I haven’t mentioned the $4.5 trillion in tax increases in the bill. Many of these are regrettable—like new taxes on graduate students and medical expenses—and if included in the final bill they should be reversed. But Republicans had to grab at lots of ideas to finance their giveaways to the rich, and some are worth keeping, like capping the mortgage interest deduction and the deductibility of interest for corporations. You can design a different tax code that is more progressive, tweaking some pieces and retaining others, and still have that $3 trillion to put toward new programs.
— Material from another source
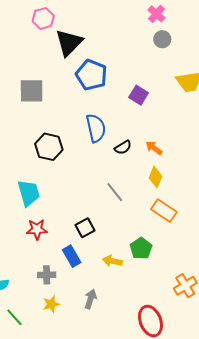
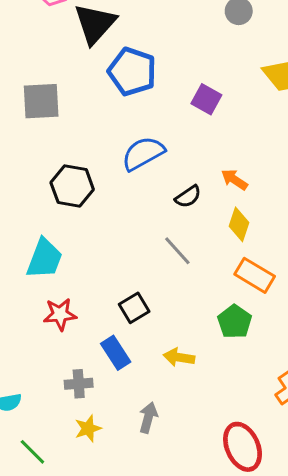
blue semicircle: (96, 128) -> (143, 153), turned -104
black semicircle: (123, 147) -> (188, 197), moved
cyan trapezoid: (29, 193) -> (44, 259), turned 40
green pentagon: (141, 248) -> (235, 322), moved

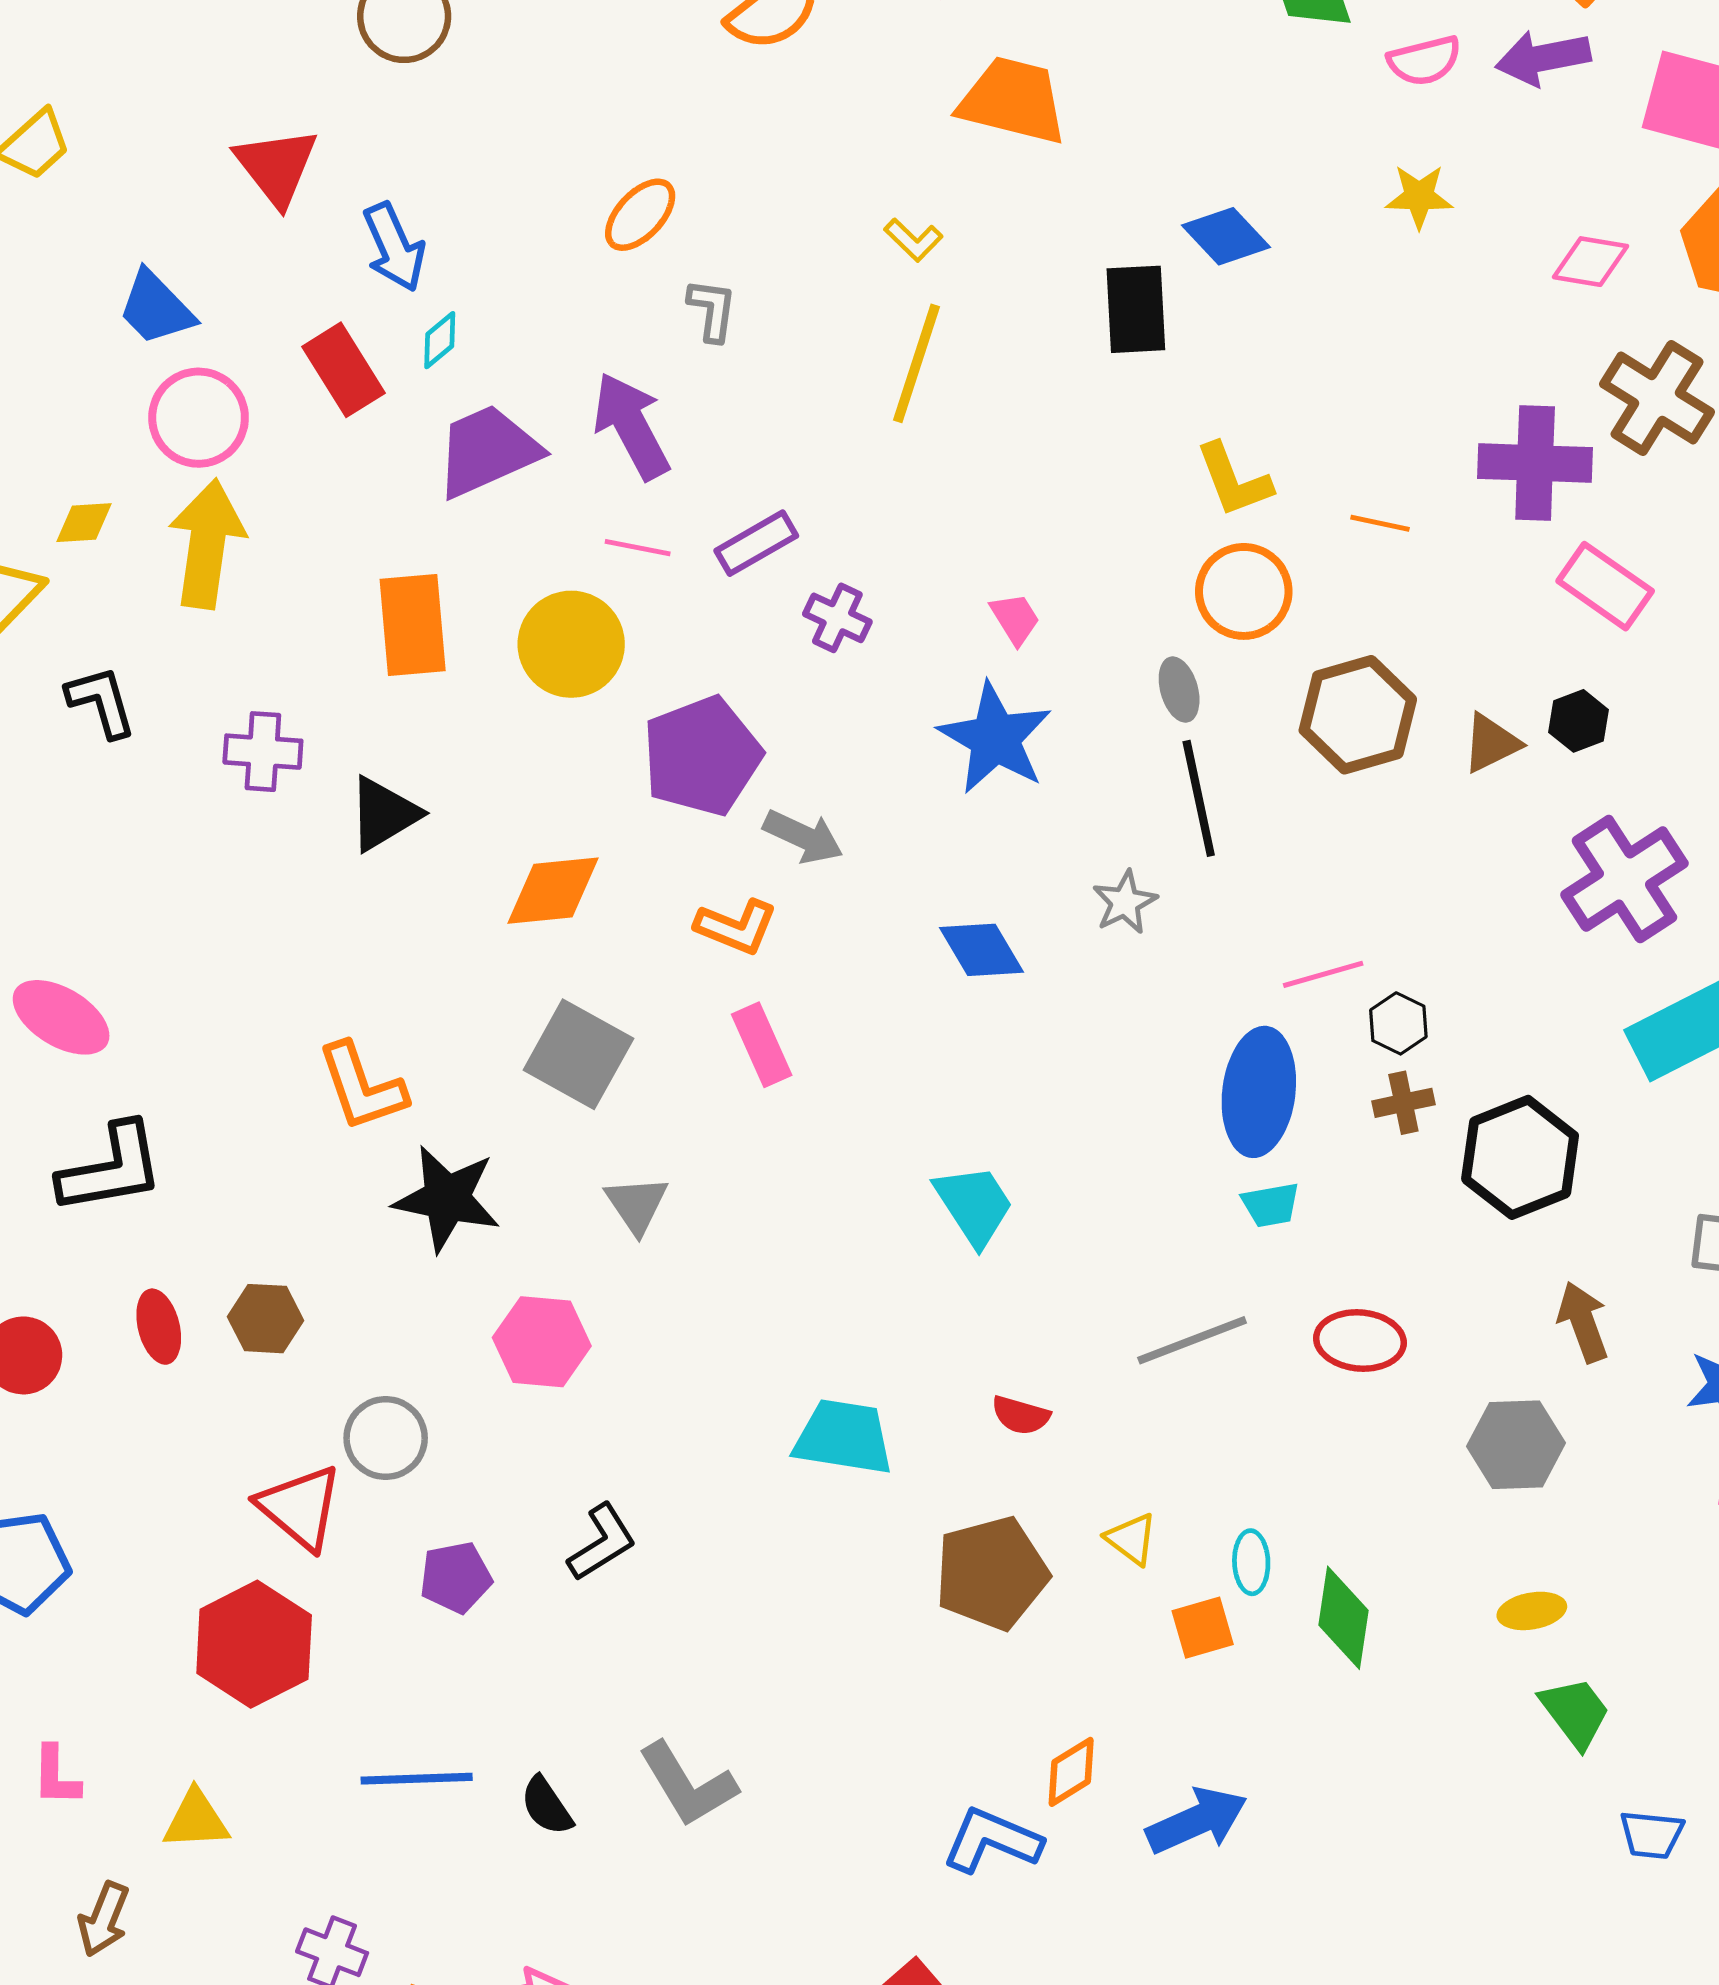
In some cases, that might mean higher taxes for non-rich Americans. But if that’s the price for a progressive agenda, it’s a better position than the status quo politically, especially if those non-rich Americans get something tangible for their money. As Business Insider’s Josh Barro explains, “Because the GOP plan expands the base of taxable middle-class income, and because its tax cuts for the rich are so transparently indefensible, it will put Democrats in a better position in the future to argue for taxing the right things at the right rates.” Republicans are doing the dirty work of repealing some deductions, and that money can finally be put to better use.
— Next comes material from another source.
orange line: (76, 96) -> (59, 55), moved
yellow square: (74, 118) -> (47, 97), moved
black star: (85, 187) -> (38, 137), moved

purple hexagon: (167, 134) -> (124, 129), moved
Virtually every presidential campaign of the past three decades puts out a tax plan. The difference here is that candidates can now focus on that $3 trillion in giveaways to the wealthy, while pocketing the unwise deductions Republicans already swept away. With Republicans slashing taxes so irresponsibly and in such an unpopular manner, the next Democratic leader can simply call to “repeal the Trump tax cuts,” and transfer the windfall to worthwhile initiatives.

Unfortunately, when Democrats get into power they suddenly get cold feet about repealing their predecessors’ bills. Take the Bush tax cuts, which also tilted toward the rich. President Barack Obama and Democrats in Congress had a golden opportunity to repeal those tax cuts twice and put the money toward new priorities. The key provisions were on the verge of expiring in 2010 and 2012. But Democrats first extended them and then made permanent all but the rates at the very top, squandering the opportunity. The inheritance tax today is lower than it was before the Bush plan.

There are some caveats to the story. It would have been unwise to increase taxes as the economy recovered, though if those taxes were funneled into direct spending, the effect on the economy would be unchanged. The 2012 deal came when Republicans controlled the House, so Democrats needed to compromise. And most important, there were desirable middle-class tax cuts embedded in the Bush plan.

But the Trump tax cuts have no such distinction, as $3 trillion goes almost entirely to the wealthiest among us. And our politics have changed. The left wants bold ideas and new programs to solve the nagging problems that have decimated the middle class. They won’t settle for partial repeal. The Trump debacle offers a window of opportunity, but only if Democrats can identify and take advantage of it.